Herausarbeiten verwendeter Symbole und Perspektivenwechsel auf den Mikrokosmos, den Makrokosmos, die Seele und den spirituellen Pfad
Biblische Erzählungen enthalten in der Regel Botschaften auf verschiedenen Ebenen, die nicht sofort beim flüchtigen Lesen deutlich werden. Die äußeren Bedeutungen sind für das allgemeine Publikum bestimmt; der Apostel Paulus hat diese auch Kinder genannt. Hier werden Glaubensinhalte transportiert, die dazu helfen Gläubige auf einer Anfängerstufe abzuholen und weiter zu bringen. Für die Brüder und Perfekten sind die fortgeschrittenen Lehren gedacht. Das ist was Paulus meinte mit, man soll keine Perlen vor die Säue werfen und das erklärt, warum Jesus sich mit seinen Jüngern in ein Haus zurückzog, um seine Gleichnisse zu erklären.
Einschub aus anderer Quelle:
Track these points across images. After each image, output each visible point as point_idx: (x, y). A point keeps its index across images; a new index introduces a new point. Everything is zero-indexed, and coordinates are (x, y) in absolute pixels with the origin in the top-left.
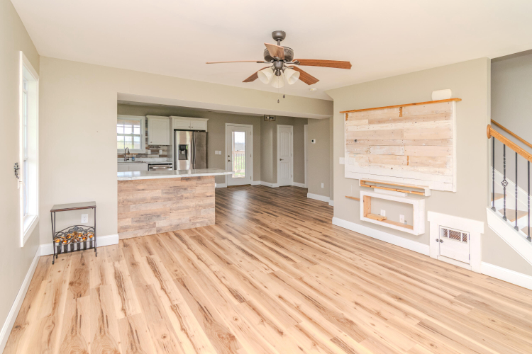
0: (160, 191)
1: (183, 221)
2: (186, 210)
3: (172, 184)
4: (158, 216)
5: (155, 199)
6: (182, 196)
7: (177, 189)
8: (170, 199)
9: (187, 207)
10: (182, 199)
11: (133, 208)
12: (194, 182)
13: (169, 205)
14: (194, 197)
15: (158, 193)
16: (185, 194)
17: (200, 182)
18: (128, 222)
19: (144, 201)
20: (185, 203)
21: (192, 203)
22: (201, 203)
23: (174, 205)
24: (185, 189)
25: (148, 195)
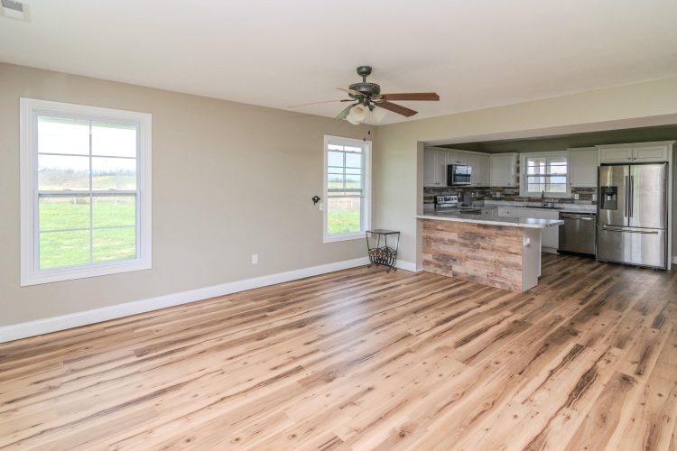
0: (456, 234)
1: (480, 274)
2: (483, 262)
3: (468, 228)
4: (455, 260)
5: (452, 242)
6: (479, 245)
7: (473, 236)
8: (465, 245)
9: (485, 260)
10: (478, 248)
11: (434, 246)
12: (493, 232)
13: (465, 251)
14: (493, 250)
15: (454, 236)
16: (483, 244)
17: (501, 232)
18: (429, 257)
19: (442, 240)
20: (481, 253)
21: (492, 256)
22: (502, 259)
23: (470, 253)
24: (483, 238)
25: (447, 236)
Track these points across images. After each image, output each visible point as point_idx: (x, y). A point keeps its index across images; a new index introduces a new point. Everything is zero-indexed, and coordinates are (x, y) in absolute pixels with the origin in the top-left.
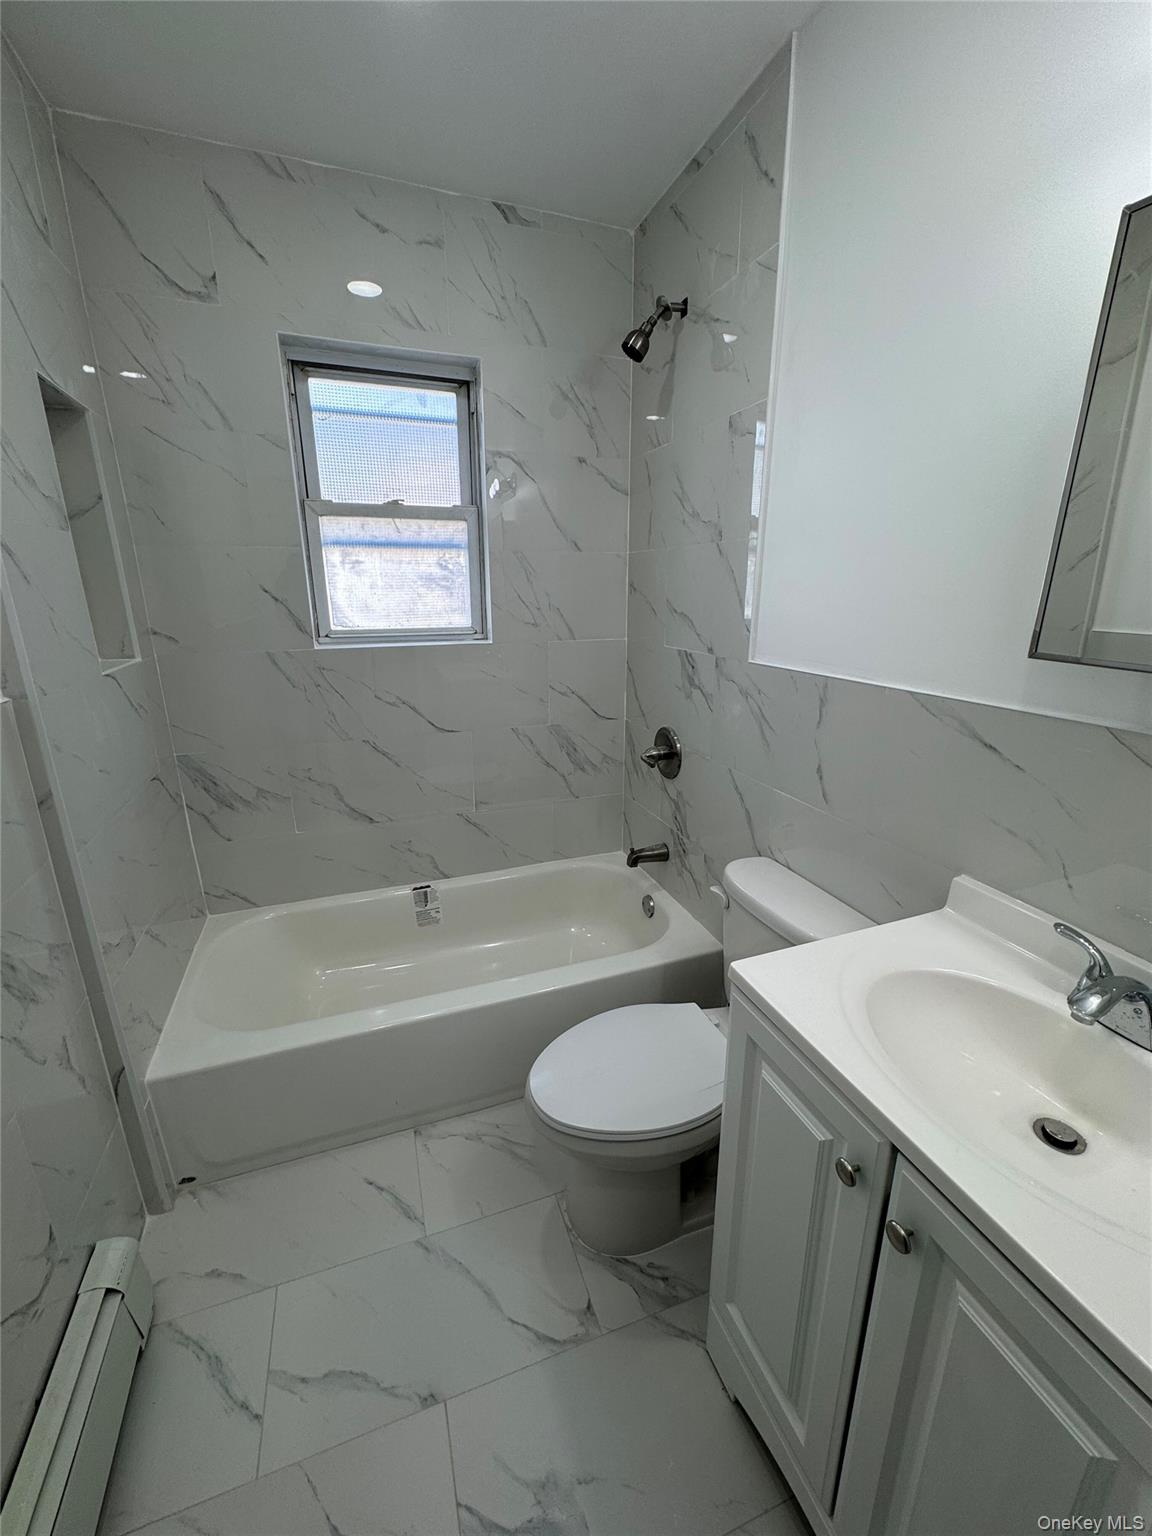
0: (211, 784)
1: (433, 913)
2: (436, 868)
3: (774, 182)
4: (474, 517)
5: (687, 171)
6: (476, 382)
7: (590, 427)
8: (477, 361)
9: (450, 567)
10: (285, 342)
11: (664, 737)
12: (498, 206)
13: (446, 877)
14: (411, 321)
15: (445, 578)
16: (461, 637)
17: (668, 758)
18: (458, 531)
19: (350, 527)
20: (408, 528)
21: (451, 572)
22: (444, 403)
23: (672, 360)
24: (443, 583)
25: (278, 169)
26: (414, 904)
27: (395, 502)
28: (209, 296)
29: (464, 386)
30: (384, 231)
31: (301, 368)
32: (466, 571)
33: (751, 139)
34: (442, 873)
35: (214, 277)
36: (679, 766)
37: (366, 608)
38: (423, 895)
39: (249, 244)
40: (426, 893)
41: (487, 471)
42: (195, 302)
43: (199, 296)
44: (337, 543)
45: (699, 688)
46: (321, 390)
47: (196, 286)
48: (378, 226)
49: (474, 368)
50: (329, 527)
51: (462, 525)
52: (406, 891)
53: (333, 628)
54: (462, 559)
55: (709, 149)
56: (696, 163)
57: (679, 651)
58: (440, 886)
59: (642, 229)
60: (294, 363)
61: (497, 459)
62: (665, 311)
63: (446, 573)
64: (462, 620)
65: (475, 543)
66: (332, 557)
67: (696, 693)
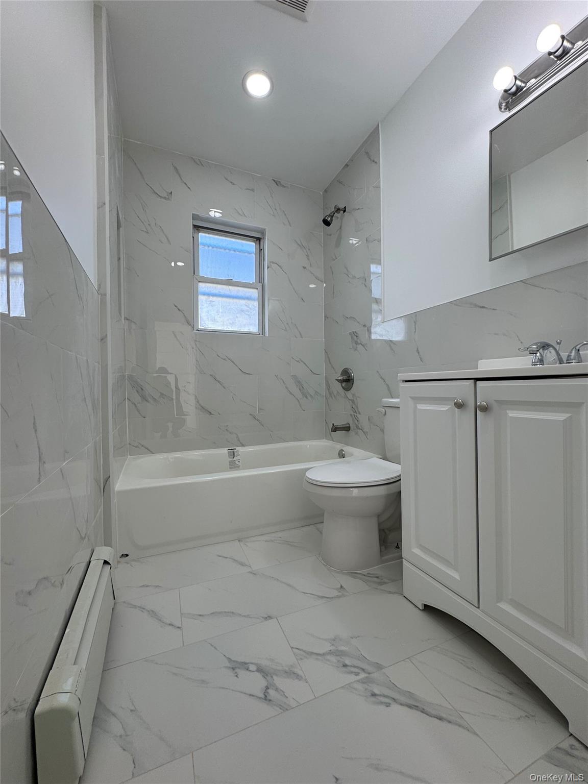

Man darf die symbolische Auslegung nicht übertreiben. Die Gnostiker im frühen Christentum sind hier manchmal zu weit gegangen und dadurch teils zu Recht in die Kritik geraten. Es kommt darauf an, dass man die Intention des Autors herausfindet, ohne zu viel hinein zu interpretieren. Aus der allegorischen Auslegung der Bibel ergeben sich Perspektivenwechsel. Zum Beispiel steht das Leben Jesu Christi als Beispiel für die eigene spirituelle Entwicklung. Jede Station im Leben Jesu ist ein weiterer Schritt zum Ziel der geistlichen Entwicklung. Ein überraschendes Beispiel hierfür ist das Gleichnis vom barmherzigen Samariter. Wer die Gegebenheiten im Heiligen Land etwas kennt, der weiß, dass man durch Samarien reisen muss, um von Galiläa nach Jerusalem zu gelangen. Jerusalem steht hier für die himmlische Weisheit und der Samariter für die Barmherzigkeit. Wer also zur Weisheit gelangen will, der muss die Barmherzigkeit in sich entwickeln.
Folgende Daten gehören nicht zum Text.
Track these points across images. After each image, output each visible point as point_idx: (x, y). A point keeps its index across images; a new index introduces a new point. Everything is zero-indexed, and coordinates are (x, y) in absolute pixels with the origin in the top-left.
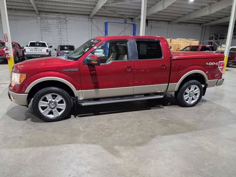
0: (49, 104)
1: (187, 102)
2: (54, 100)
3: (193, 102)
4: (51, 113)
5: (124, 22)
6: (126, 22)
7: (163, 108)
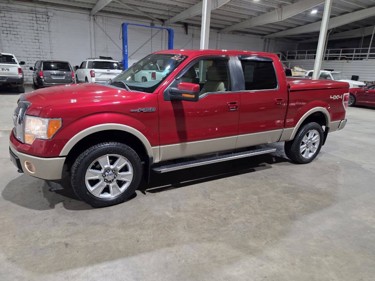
0: (104, 175)
1: (304, 156)
2: (112, 167)
3: (310, 155)
4: (107, 190)
5: (149, 25)
6: (152, 25)
7: (271, 167)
Wenn in einem Gleichnis ein Vater in Erscheinung tritt, z.B. beim Gleichnis vom verlorenen Sohn, dann ist damit normalerweise Gott gemeint. Gott kann betrachtet werden als der Schöpfer der Welt oder eine innere Instanz im Menschen, quasi das höchste Potenzial im Menschen. Paulus spricht ja auch vom „Jesus in uns“. Gott kann also auf der Ebene des Makrokosmos agieren oder des Mikrokosmos und im Innerseelischen.